Why do they get to keep saying "22 a day" and use "veterans" even though they do not do anything for the older veterans suffering long with the same wounds the newer veterans have? Why are they cast aside?

This is Independence weekend.  Monday we are supposed to be celebrating freedom but if folks bother to reflect on how that happened, they would not feel much like celebrating.  The price paid by those who put their lives on the line is far too great of a price to pay for fireworks and BBQ.

Winn Dixie, a grocery chain, is promoting a charity, Hope for the Warriors.  Not bad until you actually hear the commercial about our independence and then discover this group is about post-9-11 veterans and not all the others who put their lives on the line for generations.

The Independence Day donation program is a venture of Southeastern Grocers, Winn Dixie's parent company. More than 700 Winn Dixie grocery stores across the Southeastern states will participate. Last year's profit donation drive raised more than $3 million for veterans.
The charity they picked last year was Wounded Warrior Project, when they ran the same type of commercial making folks think it was all about all our veterans instead of a few.

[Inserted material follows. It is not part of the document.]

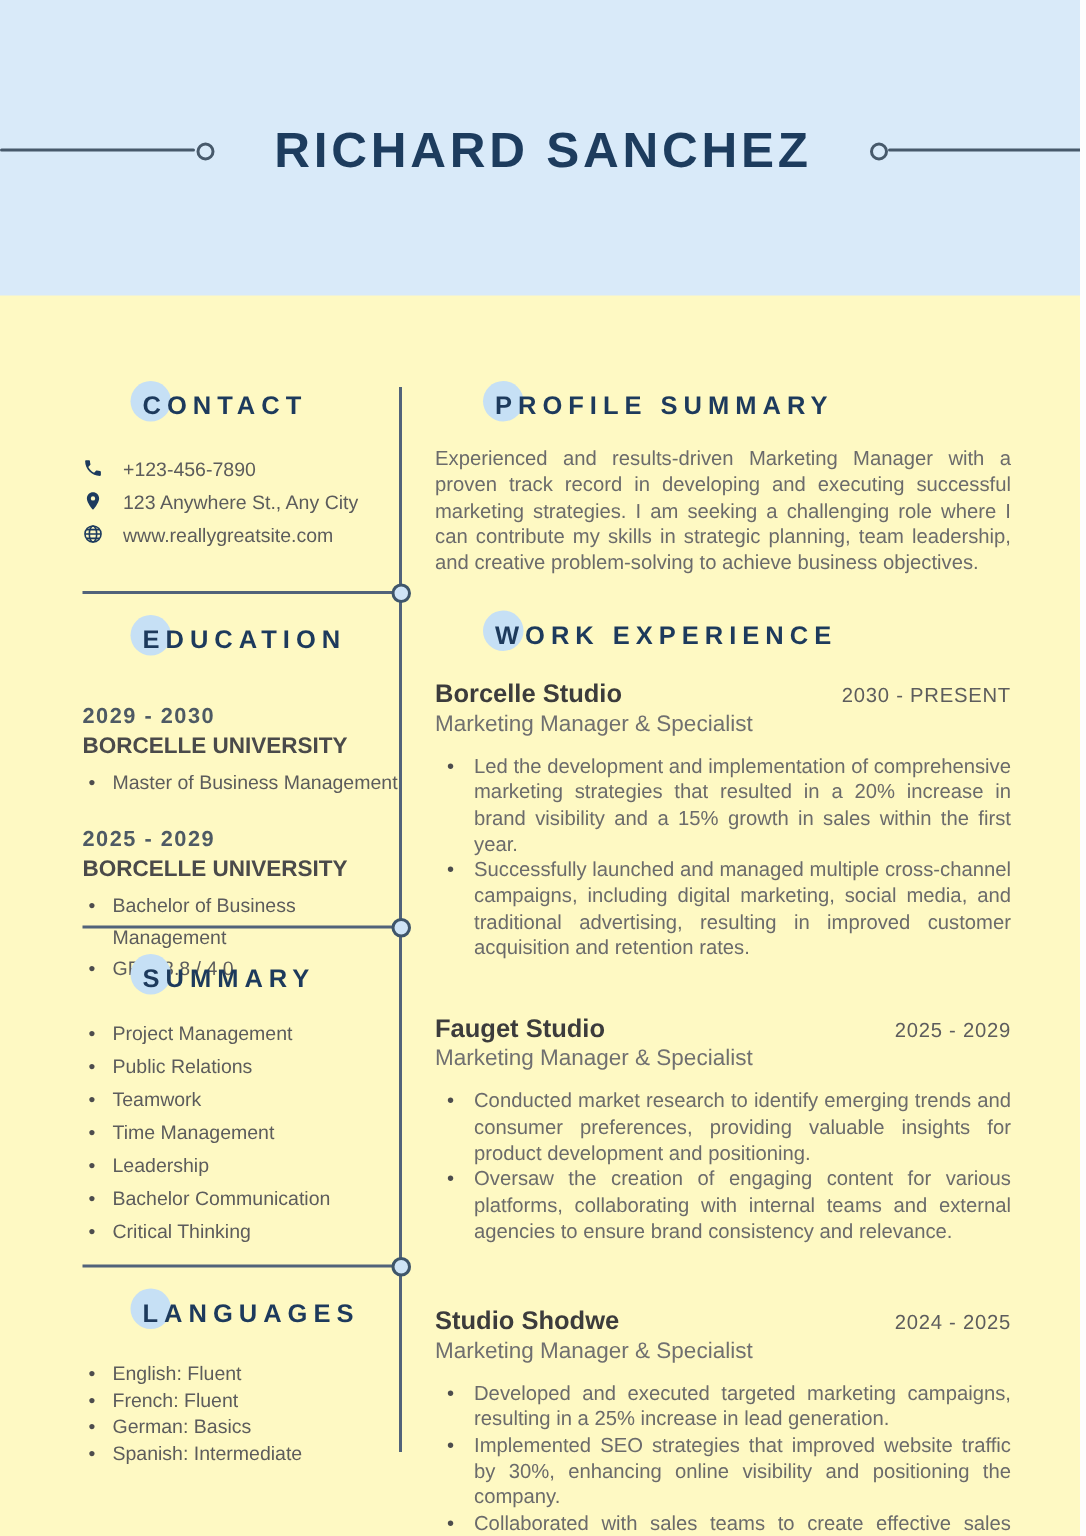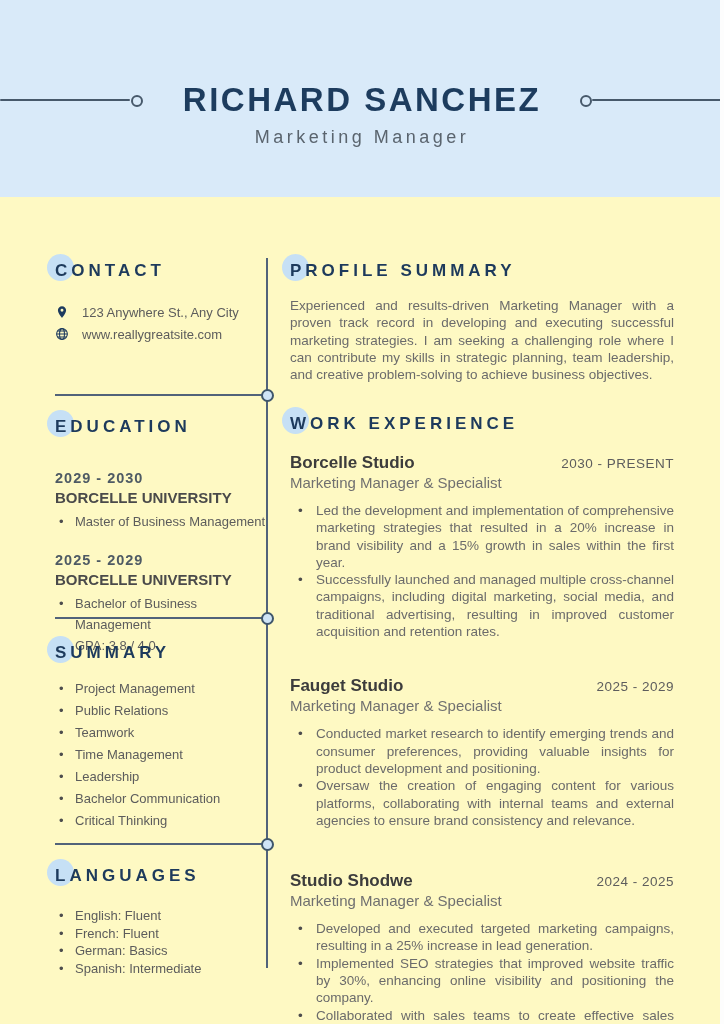"Marketing Manager" div.subtitle { html: <div>Marketing Manager</div> -> none }
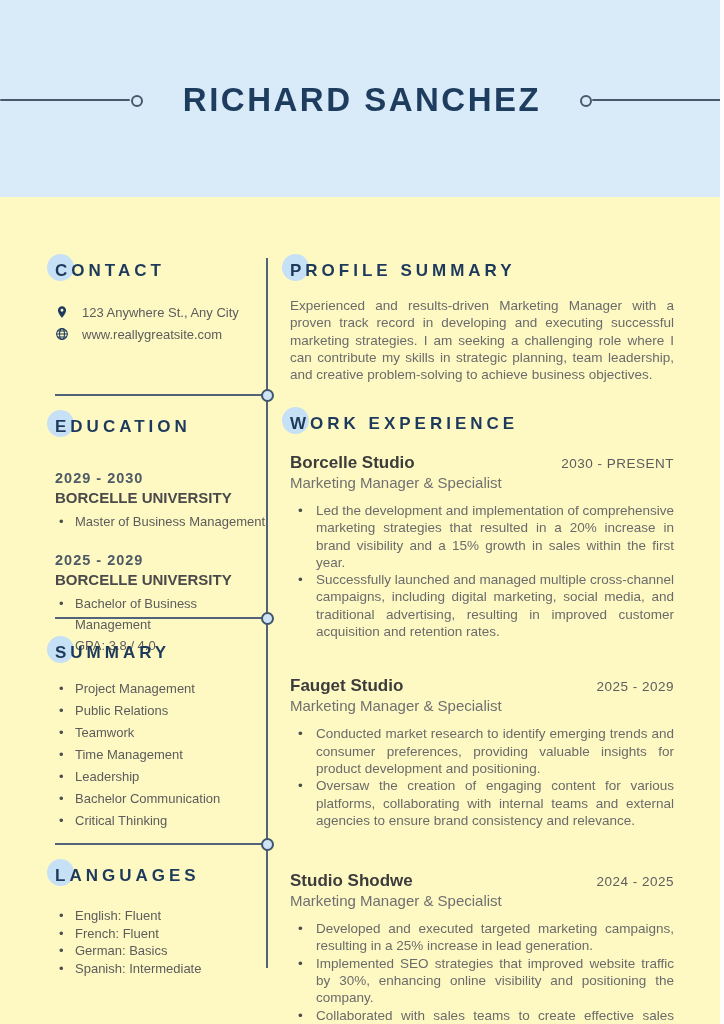"CONTACT" .sec-head { margin-left: none -> 40px }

There is nothing wrong with supporting a charity that has a particular focus. It is wrong when it is publicized as being all about veterans in general.

The worst thing in all of this is that Vietnam veterans had to come home and start their own group because no one else wanted them. The established charities turned them away. Now they head the DAV, VFW and American Legion.

Forgotten warrior veterans were responsible for all the research done on PTSD but are the last to matter in the reports focused on PTSD.  They are the last to matter when they are the majority of the claims in the VA system. They are the last to matter to raising awareness to the communities they live in.

So when you think about donating to a charity for the sake of our veterans on Independence Day, how about you do it with open eyes and learn how many have been forgotten?





Add those deaths together and you arrive at 90,320 but all you know is that there are over 58,000 names on the Vietnam Memorial Wall. While the dates are the "acknowledged" years of the Vietnam War, the first name on that wall was, 
Richard B. Fitzgibbon, of North Weymouth, Mass. is listed by the U.S. Department of Defense as having a casualty date of June 8, 1956. His name is listed on the Wall with that of his son, Marine Corps Lance Cpl. Richard B. Fitzgibbon III, who has a casualty date of Sept. 7, 1965.